• TEXTO DO DOCUMENTO:

=-=-=

Os policiais penais condenados por participação em um esquema criminoso no Conjunto Penal de Feira de Santana chegavam a receber R$ 5 mil por cada quilo de droga introduzido ilegalmente na unidade prisional. Isso é o que aponta a investigação do Ministério Público da Bahia (MP-BA), que denunciou o grupo.
Os 10 policiais penais e outras duas pessoas alvos da ação foram alvos da Operação Sísifo, realizada pelo MP-BA entre os anos de 2023 e 2024. Eles foram condenados, na segunda-feira (6), pelos crimes de organização criminosa, corrupção passiva, facilitação de entrada de aparelho telefônico e outros objetos ilícitos em estabelecimento prisional, tráfico de drogas, lavagem de dinheiro e corrupção ativa.

=-=-=

• ITENS FORNECIDOS:
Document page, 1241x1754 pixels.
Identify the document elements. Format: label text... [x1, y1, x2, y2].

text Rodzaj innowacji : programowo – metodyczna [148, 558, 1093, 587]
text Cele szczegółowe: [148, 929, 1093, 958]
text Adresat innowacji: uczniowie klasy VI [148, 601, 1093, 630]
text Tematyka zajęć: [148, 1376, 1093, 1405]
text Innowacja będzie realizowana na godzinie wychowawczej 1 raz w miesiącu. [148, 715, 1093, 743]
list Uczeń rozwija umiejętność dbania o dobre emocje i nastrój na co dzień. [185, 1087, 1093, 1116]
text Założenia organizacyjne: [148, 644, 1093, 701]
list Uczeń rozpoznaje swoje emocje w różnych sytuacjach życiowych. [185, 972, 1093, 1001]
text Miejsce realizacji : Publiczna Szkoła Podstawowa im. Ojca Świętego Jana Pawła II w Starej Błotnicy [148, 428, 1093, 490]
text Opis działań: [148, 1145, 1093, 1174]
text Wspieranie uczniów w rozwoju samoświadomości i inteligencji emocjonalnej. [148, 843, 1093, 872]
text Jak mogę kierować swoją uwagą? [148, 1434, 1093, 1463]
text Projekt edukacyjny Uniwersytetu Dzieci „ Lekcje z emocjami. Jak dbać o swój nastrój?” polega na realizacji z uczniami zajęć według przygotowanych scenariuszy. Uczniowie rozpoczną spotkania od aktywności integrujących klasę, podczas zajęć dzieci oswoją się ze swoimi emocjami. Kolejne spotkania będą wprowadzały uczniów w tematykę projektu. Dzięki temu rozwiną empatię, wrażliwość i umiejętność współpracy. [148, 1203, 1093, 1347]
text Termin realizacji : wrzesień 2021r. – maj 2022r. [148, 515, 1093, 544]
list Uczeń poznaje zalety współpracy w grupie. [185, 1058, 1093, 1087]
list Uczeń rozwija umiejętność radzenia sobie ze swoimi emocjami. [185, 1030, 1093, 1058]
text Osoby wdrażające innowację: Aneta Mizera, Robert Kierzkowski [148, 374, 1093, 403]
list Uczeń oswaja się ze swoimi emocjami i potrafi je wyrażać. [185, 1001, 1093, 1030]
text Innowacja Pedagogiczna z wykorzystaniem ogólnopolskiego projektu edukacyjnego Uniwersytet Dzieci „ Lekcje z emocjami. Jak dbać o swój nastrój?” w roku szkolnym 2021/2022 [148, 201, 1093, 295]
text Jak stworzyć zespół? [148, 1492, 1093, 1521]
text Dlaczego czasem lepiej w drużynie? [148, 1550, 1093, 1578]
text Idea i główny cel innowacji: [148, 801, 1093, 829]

=-=-=

• TAREFA A:
Segundo o texto sobre o esquema no Conjunto Penal de Feira de Santana, quanto os policiais penais chegavam a receber por cada quilo de droga levado para dentro da unidade?
• TAREFA B:
Resuma em duas frases o texto sobre os policiais penais condenados em Feira de Santana.
• TAREFA C:
Retome o texto sobre o esquema no Conjunto Penal de Feira de Santana logo após a última frase apresentada.

• RESPOSTA A:
R$ 5 mil por quilo de droga.

• RESPOSTA B:
Segundo investigação do MP-BA, policiais penais condenados por participar de um esquema criminoso no Conjunto Penal de Feira de Santana chegavam a receber R$ 5 mil por quilo de droga introduzido na unidade. Os 10 policiais e outras duas pessoas, alvos da Operação Sísifo, foram condenados na segunda-feira (6) por crimes como organização criminosa, corrupção passiva, tráfico de drogas e lavagem de dinheiro.

• RESPOSTA C:
Segundo a denúncia do MP-BA à qual a TV Bahia obteve acesso, os agentes públicos negociavam os valores para cada material indevido que seria levado para dentro da unidade em conversas por meio de aplicativos de mensagens.
Conforme registros do dia 3 de janeiro de 2023, o policial penal Valmir Pereira de Jesus — apontado pelo órgão como chefe do grupo criminoso — negociou a entrada ilegal de cada celular por R$ 2,5 mil, de balanças por R$ 2 mil cada e R$ 5 mil para cada quilo de entorpecente. Na ocasião, foi negociada a entrada de 9 celulares, 2 balanças e 2 quilos de droga, totalizando R$ 36,5 mil.
Ainda de acordo com a denúncia do MP-BA, no dia 7 de janeiro de 2023, três internos do Conjunto Penal da cidade foram mortos com extrema violência após uma disputa entre criminosos. No dia anterior, outras seis pessoas foram assassinadas fora do presídio. As investigações do órgão apontaram que as nove mortes estavam ligadas a uma rixa interna na facção Comando Vermelho (CV) após dois chefes se separarem e declararem guerra.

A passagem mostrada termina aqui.